Object-Centric 2D Gaussian Splatting: Background Removal and Occlusion-Aware Pruning for Compact Object Models

Published 14 Jan 2025 in cs.CV | (2501.08174v2)

Abstract: Current Gaussian Splatting approaches are effective for reconstructing entire scenes but lack the option to target specific objects, making them computationally expensive and unsuitable for object-specific applications. We propose a novel approach that leverages object masks to enable targeted reconstruction, resulting in object-centric models. Additionally, we introduce an occlusion-aware pruning strategy to minimize the number of Gaussians without compromising quality. Our method reconstructs compact object models, yielding object-centric Gaussian and mesh representations that are up to 96% smaller and up to 71% faster to train compared to the baseline while retaining competitive quality. These representations are immediately usable for downstream applications such as appearance editing and physics simulation without additional processing.

Abstract PDF Upgrade to Chat

Summary

The paper introduces a novel object-centric 2D Gaussian Splatting framework that isolates target objects using segmentation masks.
The paper implements an occlusion-aware Gaussian pruning strategy that reduces model sizes up to 96% and cuts training time by up to 71%.
The paper demonstrates that targeted model building enhances computational efficiency while preserving reconstruction quality in benchmark datasets like DTU and Mip-NeRF360.

Object-Centric 2D Gaussian Splatting: Background Removal and Occlusion-Aware Pruning for Compact Object Models

The study presents a novel approach aimed at enhancing the efficiency and specificity of Gaussian Splatting techniques in the creation of object-centric models. The proposed method addresses the computational inefficiencies inherent in current Gaussian Splatting methodologies, which tend to construct comprehensive scene models without isolating specific objects of interest. Through the implementation of object-centric 2D Gaussian Splatting, the authors introduce a framework that significantly trims down the model size and accelerates training time.

Methodological Innovations

This paper introduces two primary innovations:

Object Mask-Guided Background Removal: By leveraging segmentation masks, the method effectively isolates the target object from the background. The object-centric masking strategy allows the model to focus computational resources on the reconstruction of the desired object, rather than the entire scene. This is achieved through a novel background loss mechanism that compels the learning algorithm to emphasize the object of interest. Such segmentation constraints reduce computational overhead and allow for swifter convergence by eliminating unnecessary data pertaining to non-target regions.
Occlusion-Aware Gaussian Pruning Strategy: The paper proposes a pruning technique that removes occluded Gaussians, or those that do not contribute significantly to the rendered images. This strategy further condenses the model, yielding a representation that maintains quality but is significantly smaller in size.
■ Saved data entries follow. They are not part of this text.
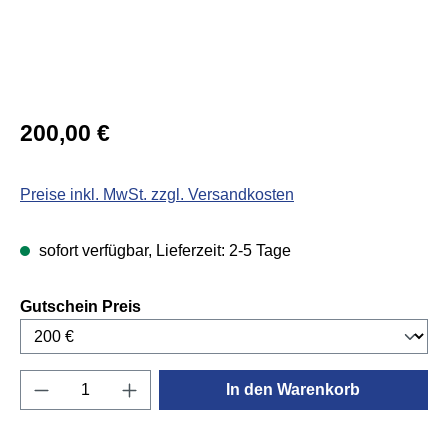
Regulärer Preis:
200,00 €
Preise inkl. MwSt. zzgl. Versandkosten
sofort verfügbar, Lieferzeit: 2-5 Tage
auswählen
Gutschein Preis
Produkt Anzahl: Gib den gewünschten Wert e
In den Warenkorb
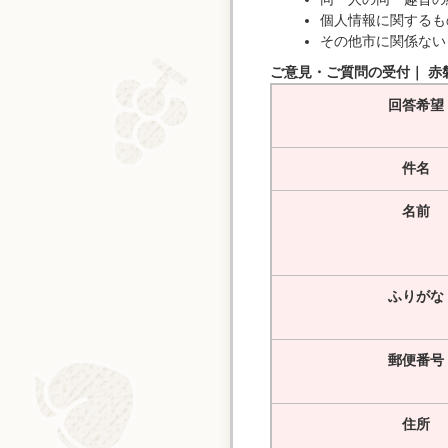
個人情報に関するも
その他市に関係ない
ご意見・ご質問の受付｜ 赤
回答希望
件名
名前
ふりがな
郵便番号
住所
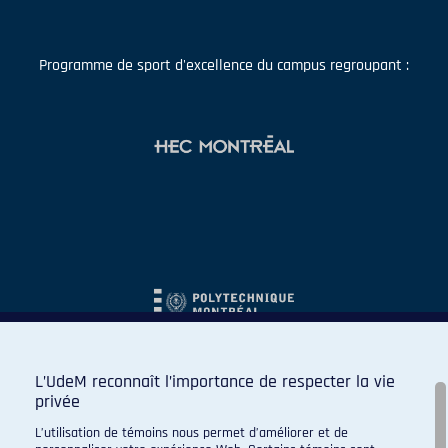
Programme de sport d'excellence du campus regroupant :
L’UdeM reconnaît l’importance de respecter la vie
privée
L’utilisation de témoins nous permet d’améliorer et de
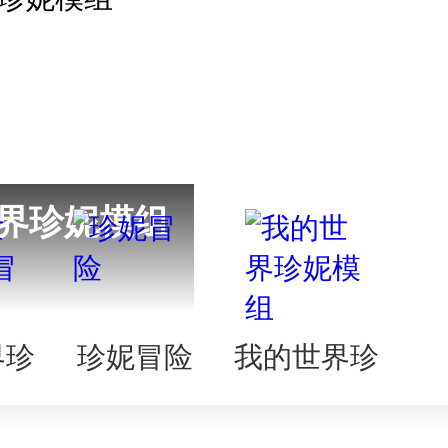
界珍妮模组
界珍
珍妮冒险
我的世界珍
险
妮模组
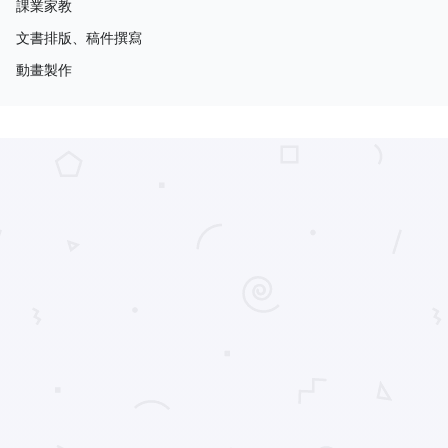
課業家教
文書排版、稿件撰寫
動畫製作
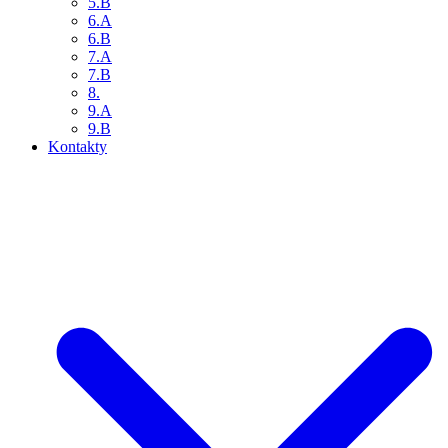
5.B
6.A
6.B
7.A
7.B
8.
9.A
9.B
Kontakty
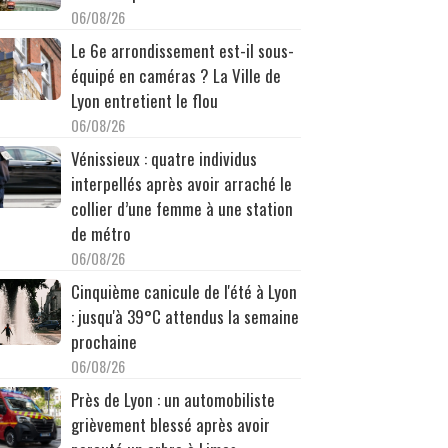
06/08/26
Le 6e arrondissement est-il sous-
équipé en caméras ? La Ville de
Lyon entretient le flou
06/08/26
Vénissieux : quatre individus
interpellés après avoir arraché le
collier d’une femme à une station
de métro
06/08/26
Cinquième canicule de l'été à Lyon
: jusqu'à 39°C attendus la semaine
prochaine
06/08/26
Près de Lyon : un automobiliste
grièvement blessé après avoir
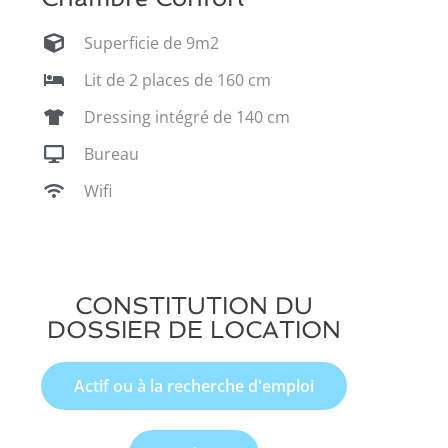
Superficie de 9m2
Lit de 2 places de 160 cm
Dressing intégré de 140 cm
Bureau
Wifi
CONSTITUTION DU
DOSSIER DE LOCATION
Actif ou à la recherche d'emploi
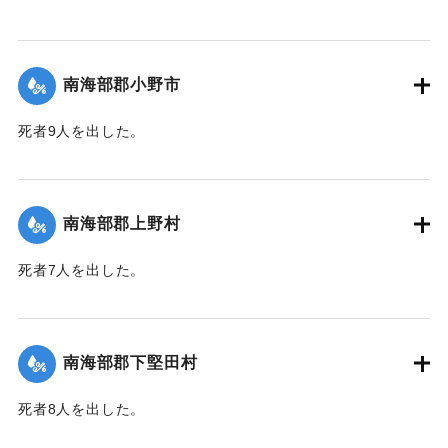
【出典：大分合同新聞 1943年9月25日朝刊2面】
｜固有コード:
00481060
南海部郡小野市
死者9人を出した。
【出典：大分合同新聞 1943年9月25日朝刊2面】
｜固有コード:
00481061
南海部郡上野村
死者7人を出した。
【出典：大分合同新聞 1943年9月25日朝刊2面】
｜固有コード:
00481054
南海部郡下堅田村
死者8人を出した。
【出典：大分合同新聞 1943年9月25日朝刊2面】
By employing a technique that monitors and prunes non-essential Gaussians, the resulting models are shown to be up to 96% smaller with a training time reduction of up to 71% compared to existing methods.

Quantitative Results

The efficacy of the presented methods is substantiated with comparisons across benchmark datasets, including DTU and Mip-NeRF360, showing competitive reconstruction quality with significantly reduced model sizes and training durations. Table results indicate that the object-centric approach provides efficiency gains without a major sacrifice in the quality of the reconstructed mesh. The study showcases effective handling of segmentation masks through SAM~2, although limitations are acknowledged in scenarios with thin structures or opaque complexities.

Implications and Future Directions

The implications of this work are substantial for applications in which specific object editing and simulations are critical. The reduced model sizes lend themselves to faster and more manageable workflows, rendering the output suitable for direct use in appearance editing and physics simulations, which traditionally require mesh-based representations. From a theoretical perspective, this approach could catalyze further work in targeted splatting techniques, where precision and resource allocation are optimized.

Future research could explore integration with other forms of radiance fields or advanced segmentation algorithms to improve robustness in mask generation, especially in challenging contexts like overlapping objects or semi-transparent textures. Additionally, expanding these methodologies to 3DGS frameworks could widen the applicability across various domains of computer graphics and vision, potentially bridging existing gaps in real-time rendering and scene manipulation workflows.

The findings and methodologies presented in this paper stand as significant contributions toward more efficient and specialized handling of scenes in computational rendering processes. The innovations posit a crucial step towards focused and resource-conscious model building in augmented reality, virtual reality, and related fields.